■ EXERCISE MATERIALS ■
--
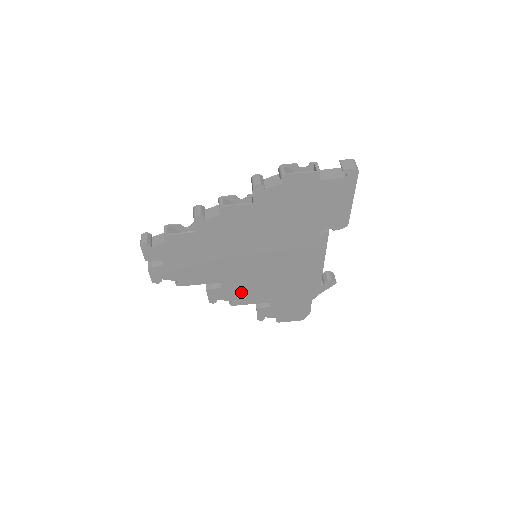
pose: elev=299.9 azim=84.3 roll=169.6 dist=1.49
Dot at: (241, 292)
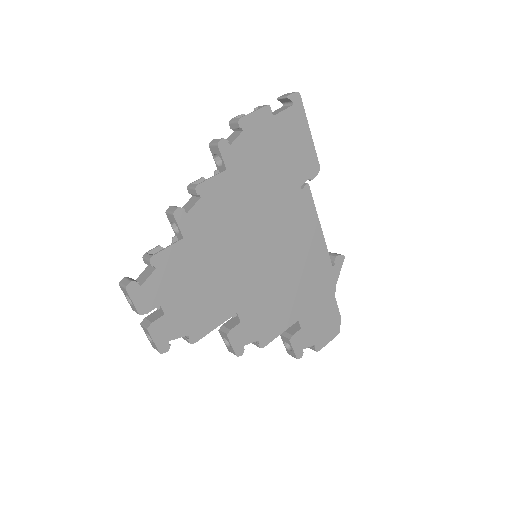
Dot at: (263, 319)
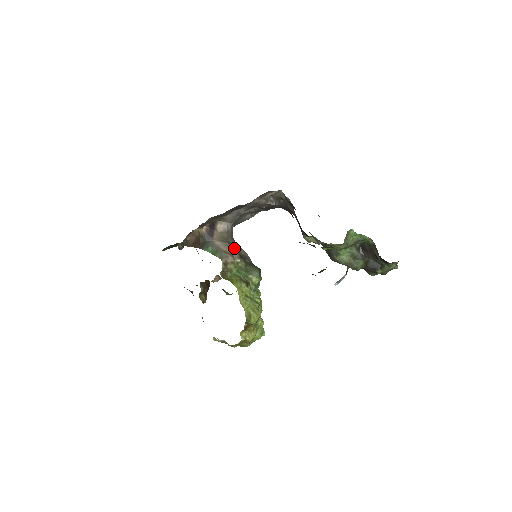
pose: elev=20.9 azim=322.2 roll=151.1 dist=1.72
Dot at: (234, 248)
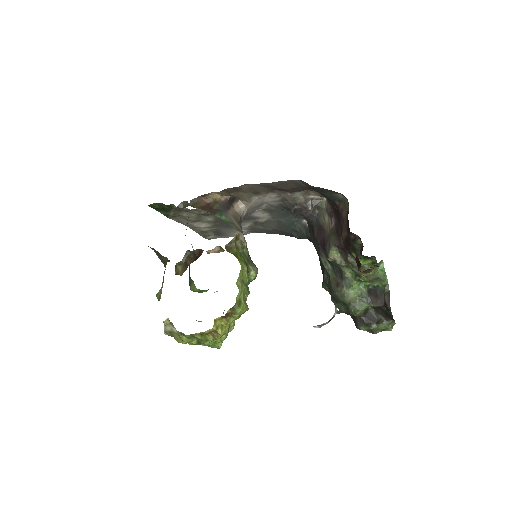
Dot at: occluded
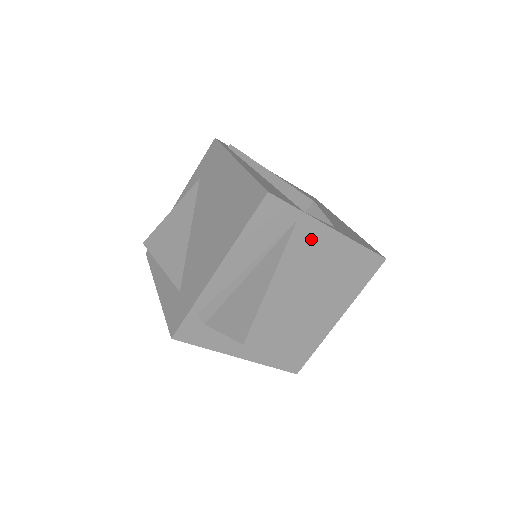
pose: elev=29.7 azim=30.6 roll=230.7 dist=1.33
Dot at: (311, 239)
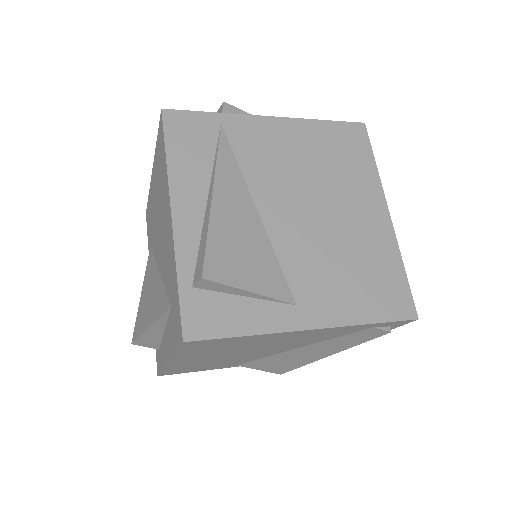
Dot at: (256, 136)
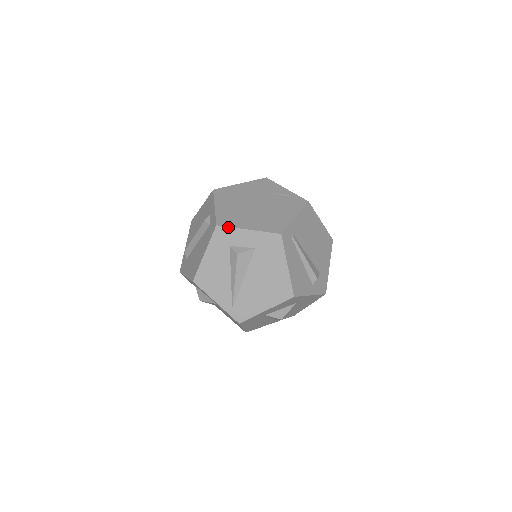
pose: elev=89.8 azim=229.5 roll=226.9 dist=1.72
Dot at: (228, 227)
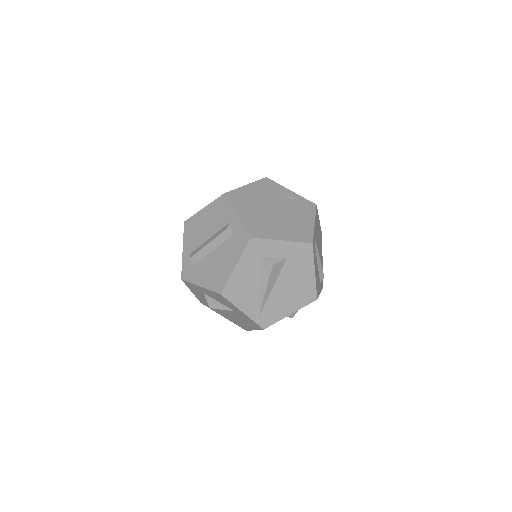
Dot at: (263, 239)
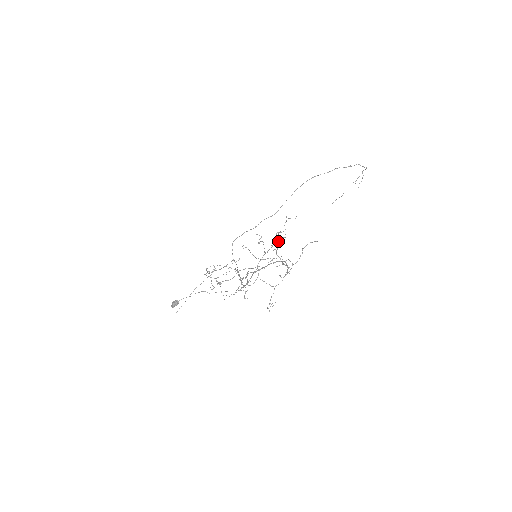
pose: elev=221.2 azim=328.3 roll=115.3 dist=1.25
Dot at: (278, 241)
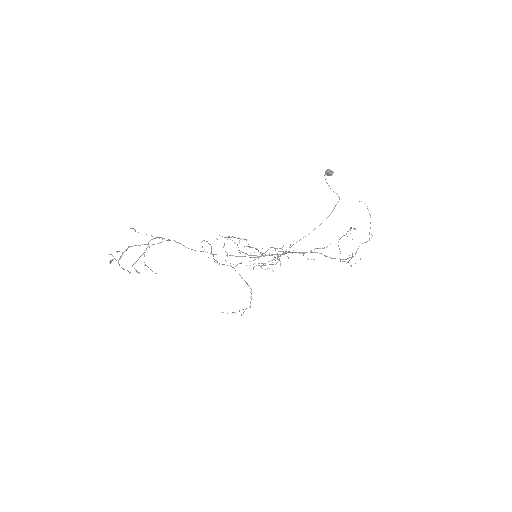
Dot at: (344, 235)
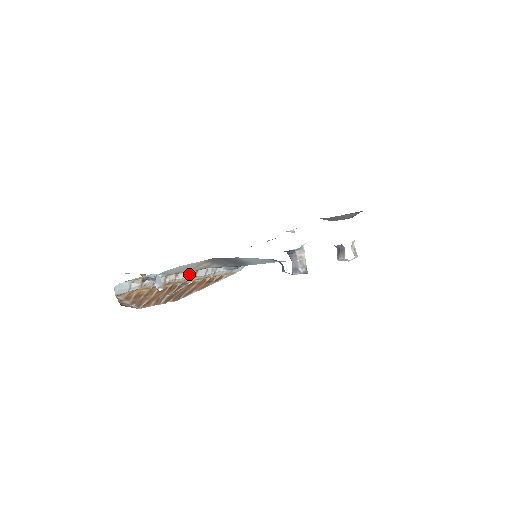
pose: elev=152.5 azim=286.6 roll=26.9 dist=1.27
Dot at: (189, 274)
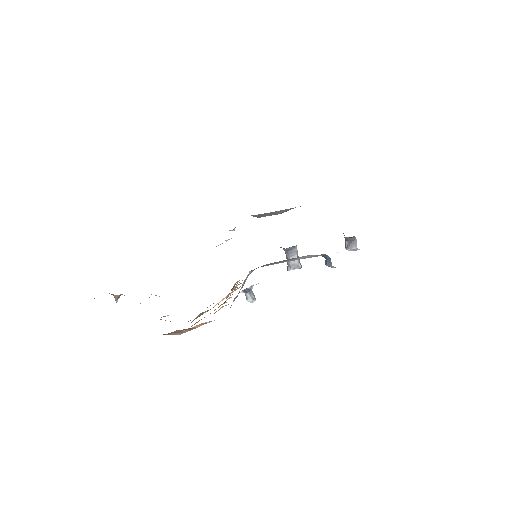
Dot at: (244, 281)
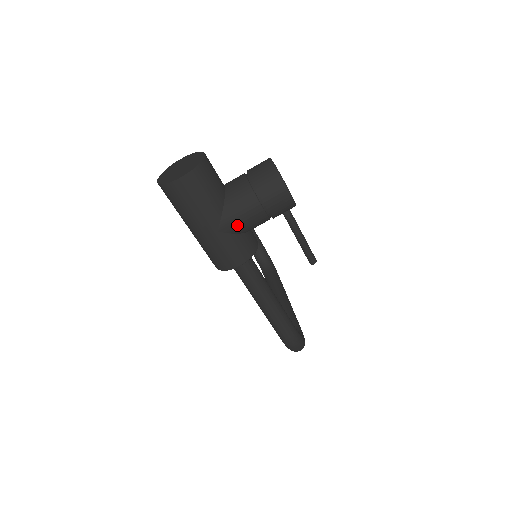
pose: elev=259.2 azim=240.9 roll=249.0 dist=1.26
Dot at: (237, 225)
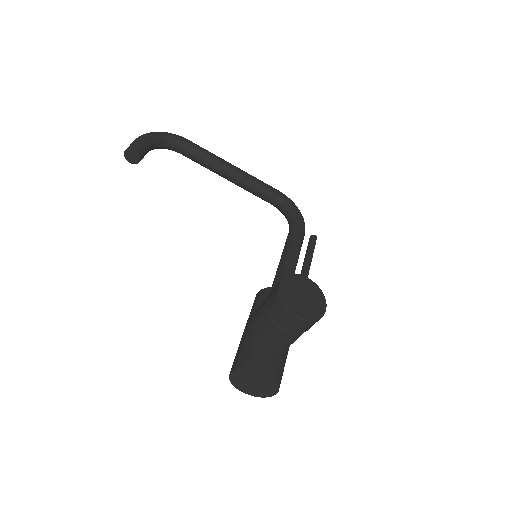
Dot at: occluded
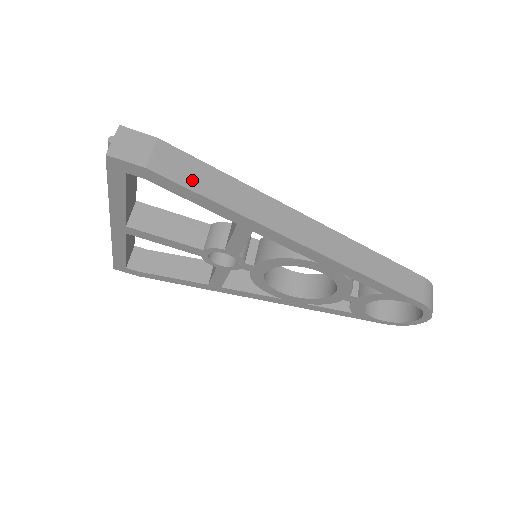
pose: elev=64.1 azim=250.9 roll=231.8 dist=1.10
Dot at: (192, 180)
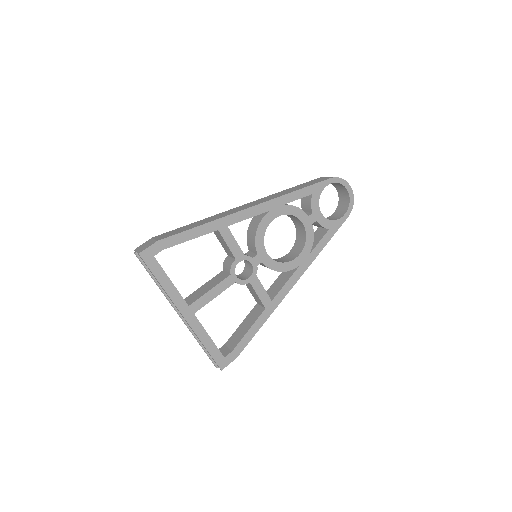
Dot at: (180, 231)
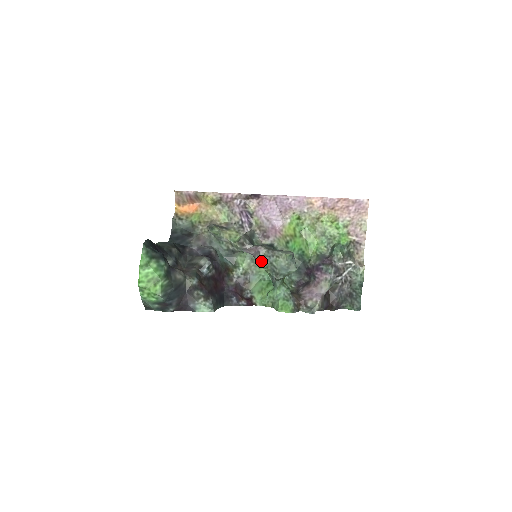
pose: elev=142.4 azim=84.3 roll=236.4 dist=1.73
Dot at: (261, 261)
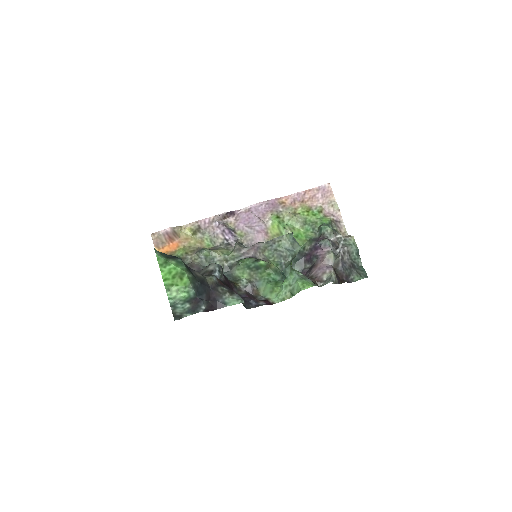
Dot at: (265, 253)
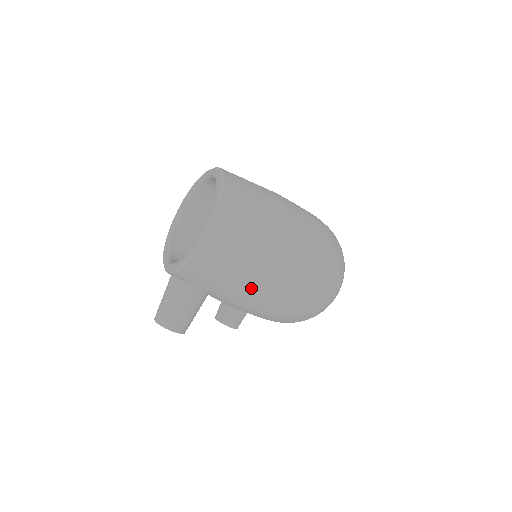
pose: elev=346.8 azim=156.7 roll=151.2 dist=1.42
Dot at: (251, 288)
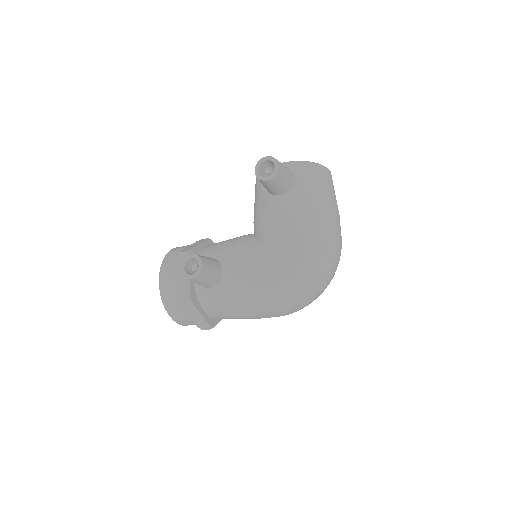
Dot at: (325, 205)
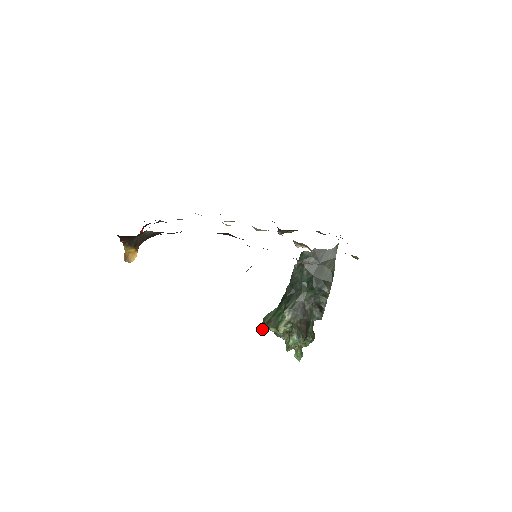
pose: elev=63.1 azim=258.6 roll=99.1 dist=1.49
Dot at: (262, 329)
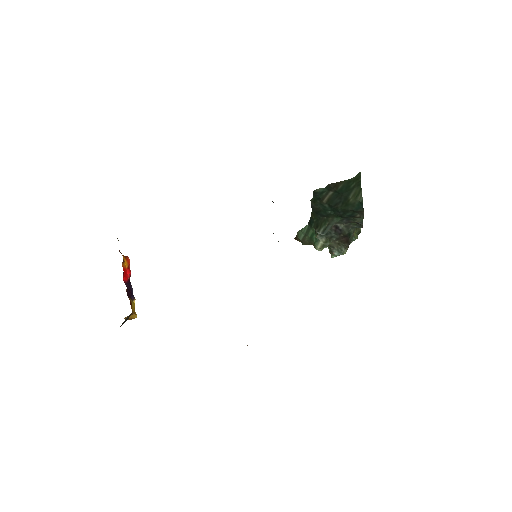
Dot at: (299, 241)
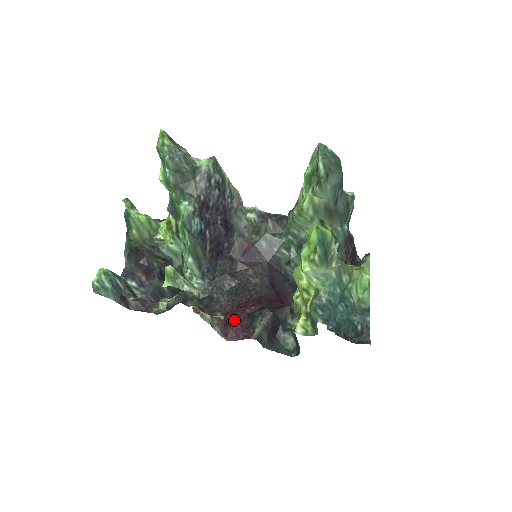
--
■ TASK PROMPT ■
Reproduce word for word everything in the entries above, from the line containing "pose: elev=29.7 azim=30.6" down to the end of the entries, including both ends. Leave the pictures out of your answer.

■ FINAL RESULT ■
pose: elev=29.7 azim=30.6 roll=230.7 dist=1.33
Dot at: (311, 239)
Dot at: (256, 136)
pose: elev=89.8 azim=229.5 roll=226.9 dist=1.72
Dot at: (228, 227)
Dot at: (263, 239)
pose: elev=221.2 azim=328.3 roll=115.3 dist=1.25
Dot at: (278, 241)
Dot at: (344, 235)
pose: elev=152.5 azim=286.6 roll=26.9 dist=1.27
Dot at: (189, 274)
Dot at: (244, 281)
pose: elev=259.2 azim=240.9 roll=249.0 dist=1.26
Dot at: (237, 225)
Dot at: occluded
pose: elev=64.1 azim=250.9 roll=231.8 dist=1.10
Dot at: (192, 180)
Dot at: (180, 231)
pose: elev=142.4 azim=84.3 roll=236.4 dist=1.73
Dot at: (261, 261)
Dot at: (265, 253)
pose: elev=346.8 azim=156.7 roll=151.2 dist=1.42
Dot at: (251, 288)
Dot at: (325, 205)
pose: elev=63.1 azim=258.6 roll=99.1 dist=1.49
Dot at: (262, 329)
Dot at: (299, 241)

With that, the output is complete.